**Extract to read:**
━━━━━━━━━━━━━━━━
Once you were Baptized, I knew it was time It was time for me to let you go, our time here together was done. I walked up to your bassinet. I kissed your little head. I took my rosary and put it away. And I left the room. I like to recall this as the moment I actually said goodbye to you. It was peaceful, it was grace filled, and it is the moment I know my soul and yours said "goodbye for now". I left the room right after because I needed to go meet Ezra Grace for myself. I know you went with me into that room because it was the most calm I felt the whole time I was in the hospital. You needed me to go meet your soul sister and I was ready to hold her and fall in love with her and giggle thinking about you two high-fiving on your way past each other-- her on her way into the world and you on your way to heaven.

A couple days later, as the lady said they would, the church called us and asked us for names of godparents for you. I told them I just couldn't make this decision, so they asked... "Was anyone else present with you during her Baptism? Anyone at all?"

And it was then I realized.... of course there was. Your Uncle Jon & Aunt Katie were in the next room with Ezra. And THEY were the ONLY people who could godparent your soul from afar. We called them and through lots of tears, they agreed, and we know they pray for you and we know you hang out at their house ALL the time. Thank you for that. But, please.... stop instigating Ezra to have parties at 3am. We know it's you.
━━━━━━━━━━━━━━━━
**Dataset records:**
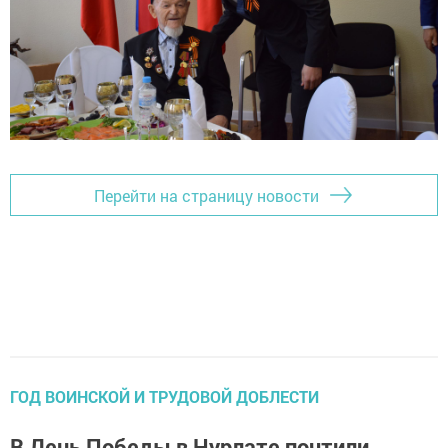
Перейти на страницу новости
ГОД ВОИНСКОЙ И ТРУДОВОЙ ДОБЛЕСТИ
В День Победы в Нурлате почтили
━━━━━━━━━━━━━━━━
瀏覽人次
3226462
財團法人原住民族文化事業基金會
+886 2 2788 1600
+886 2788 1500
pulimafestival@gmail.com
━━━━━━━━━━━━━━━━
**Work instructions:**
1. Translate this sentence from the letter about the Baptism into Spanish: "I kissed your little head."
2. According to the letter about the Baptism, who was in the next room with Ezra?
The records have no connection to the text.

**Answers to the problems:**
1. Besé tu cabecita.

2. Uncle Jon and Aunt Katie were in the next room with Ezra.